Since the beginning, Blurb has been a place people come to to make books with their art. And there are some really amazing ones that have been made with us. This month, though, I’m taking a look at self-published art books that showcase a whole conceptual project—including some that, if it weren’t for a book, couldn’t be reproduced at all. From the journey of an inflatable duck to an artist’s illustrated envelopes to a collection of trash, this month’s books break down (museum) walls and explore the world in creative ways.

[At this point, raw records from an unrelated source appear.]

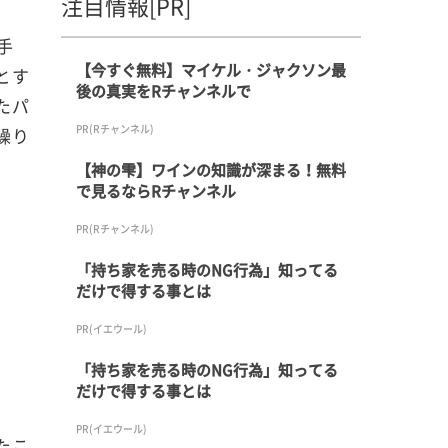
注目情報[PR]
手
【今すぐ無料】マイケル・ジャクソン最
とす
後の真実をRチャンネルで
たパ
PR(Rチャンネル)
繰り
【神の雫】ワインの知識が深まる！無料
で見るならRチャンネル
PR(Rチャンネル)
「持ち家を売る時のNG行為」知ってる
だけで得する事とは
PR(イエウール)
「持ち家を売る時のNG行為」知ってる
だけで得する事とは
PR(イエウール)
たこ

Brooklyn-based artist Cibele Vieira’s book takes a seemingly child-like activity—floating an inflatable golden duck down a river—to create a work that is funny, strange, and profound. As the duck floats and bobs through bodies of water from Brooklyn to Brazil, it becomes both a witness and a catalyst to interactions between humans, their environment, and even Vieira herself. It’s a travelogue of the most unusual sort and commemorates an artwork that can never be reproduced.
Ellen Heck started Forty Fridas with an Internet image search for women and girls dressed up as artist Frida Kahlo. With the permission of each, she recreated the photos as copperplate etchings. It’s a heartbreakingly beautiful study of identity, centered on an artist known for self-representation, whose image is perhaps more famous than her paintings.
Active since the 1960s, Ben Schonzeit is an artist long known for bold and grand photo-realistic renderings of fish, fruit, and cakes—as well as large mind-bending painted “photo collages” and multi-room murals depicting illusionistic space. The subject of this book, photographed by Kimberly M. Wang, is decidedly smaller: paintings on envelopes that he sends to friends. The book shows Schonzeit’s process, from large to small, from public to intimate. It’s an ode to the beauty of small projects—and of letting go.
Jenny Odell’s art is one of concept and cataloging. As an artist-in-residence at San Francisco’s waste removal facility (yes, this is a thing), Odell became fascinated with the provenance of the objects that pass through the massive recycling and landfill facility. This all became a part of a larger project called the Bureau of Suspended objects. She classifies objects as “new objects” (purchased from mass retail stores), “in use” (selected from her parents’ home), and “discarded objects” (culled from Recology). She then painstakingly traces the objects to their origins: factories in China, marble mines in South America. From photos of an anonymous Marine’s tour of duty in Vietnam, to a Homer Simpson doll, this trilogy is designed to make us think about the value of objects and the vast lifecycle of our global supply chain.